Oncosuppressor p53 is often inactivated by either mutations or deregulation of regulatory proteins. These include the homeodomain-interacting protein kinase 2 (HIPK2) that, by phosphorylating p53 at Ser46 modulates p53 response to DNA damage by inducing pro-apoptotic transcription. There is compelling evidence that HIPK2 is also involved in the response to hypoxia by acting as co-suppressor of hypoxia inducible factor 1a (HIF-1a), a major factor in cancer progression that activates the transcription of genes involved in angiogenesis, glucose metabolism and invasion.
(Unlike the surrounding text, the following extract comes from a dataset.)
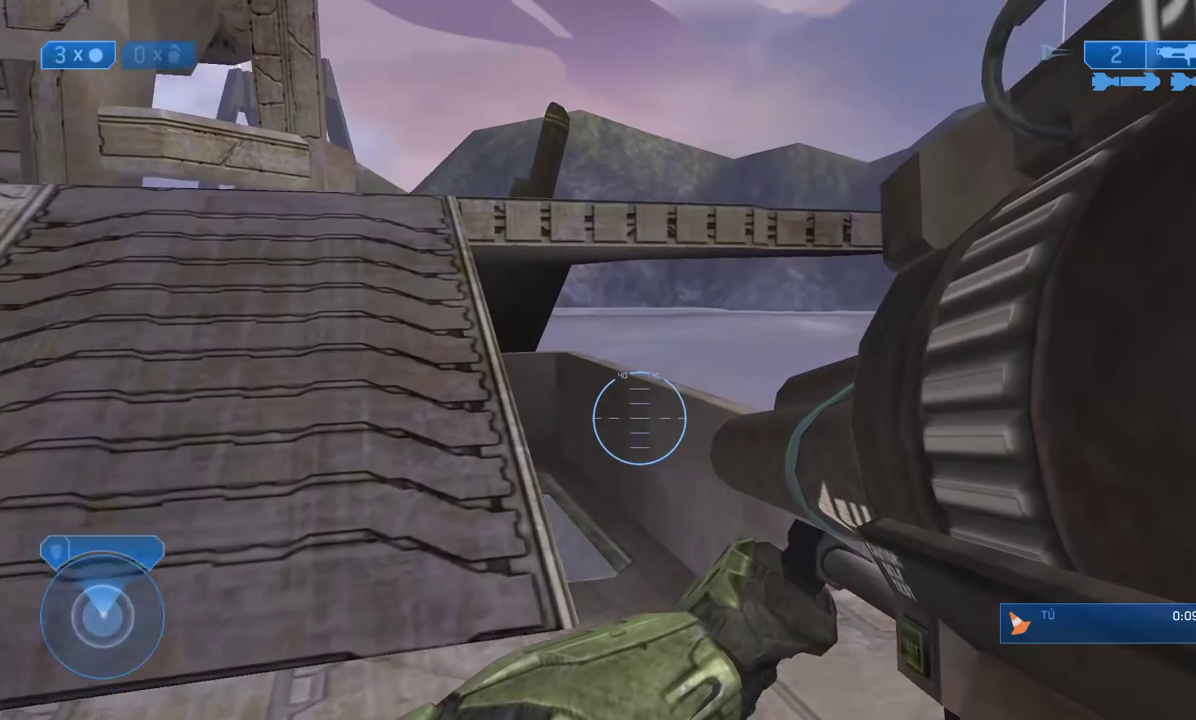
{"dt_ms": 500, "buttons": [], "left_stick": "up", "right_stick": "center"}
Hence conditions that induce HIPK2 deregulation would end up in a multifactorial response leading to tumor chemoresistance by affecting p53 activity on one hand and to angiogenesis and cell proliferation by affecting HIF-1 activity on the other hand. For these reasons, HIPK2 protein is a promising target for anti-cancer therapies. HIPK2 can be inhibited by hypoxia. In this respect, we have recently shown that hypoxia-driven HIPK2 downregulation is not irreversible. We found that, zinc supplementation reactivates the hypoxia-inhibited HIPK2, leading to repression of the HIF-1 pathway and restores of p53Ser46 apoptotic activity. Here, we discuss about these findings and the potential relevance of zinc supplementation to chemotherapy in cancer treatment. The results will be also discussed in light of recent findings showing that cancer treatment with anti-angiogenic agents may result in hypoxia and selection of cancer cells with increased tumor aggressiveness and metastasis.